"Gold surged over $4,000/oz, up 50% this year, driven by investor fears over government debt, a weaker dollar, a buying spree by China's central bank, and concerns the AI stock boom may collapse. With the U.S. shutdown set to continue, investor uncertainty is likely to push the price higher still. Gold broke a new record yesterday, cresting at over $4,000 per troy ounce. It was sitting at $4,055.30 this morning on Comex's continuous contract index. It's up more than 50% for the year."
"At first glance, this makes no sense. Gold is traditionally a safe-haven asset that investors run to when times get tough. But U.S. GDP growth is robust, unemployment is low, and the S&P 500 is posting daily record highs. All of that looks like the best of times, not the worst of times. So why is gold going through the roof? Several factors are pushing the price higher:"
Gold has risen above $4,000 per ounce and is up over 50% year-to-date because multiple macro and market dynamics are boosting demand.
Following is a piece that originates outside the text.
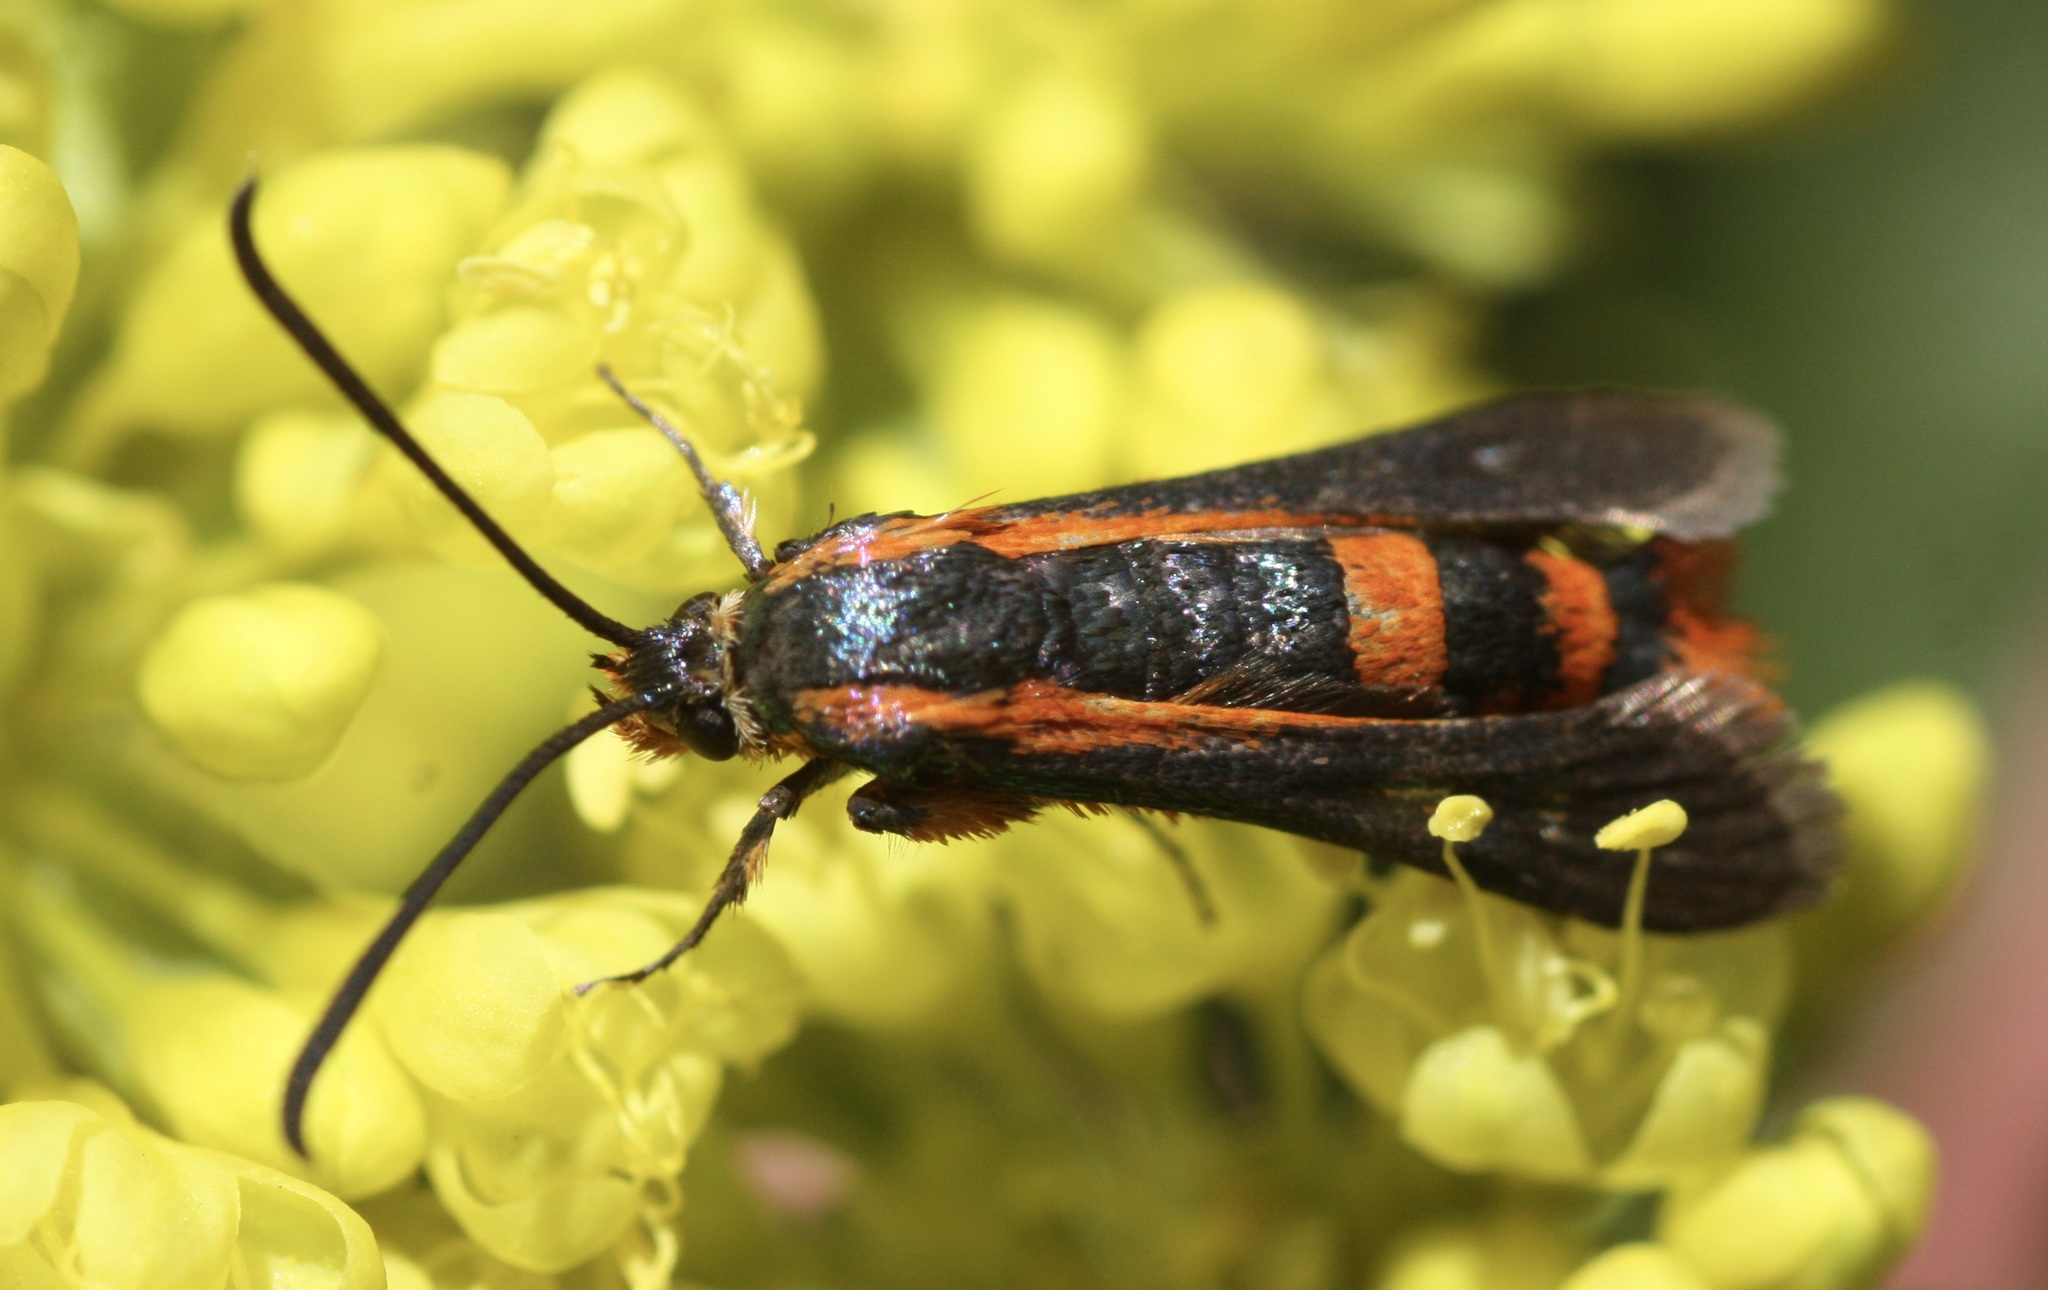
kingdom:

High government debt levels in the U.S., U.K., Europe, and Japan have reduced confidence in bonds and shifted some investors into gold. The U.S. government shutdown has amplified political and dollar risk, increasing safe-haven demand. The People's Bank of China has been consistently buying gold to diversify reserves away from the U.S. dollar. Fears of an AI-driven stock bubble and a weaker dollar have also pushed investors toward gold, suggesting further upside risk amid uncertainty.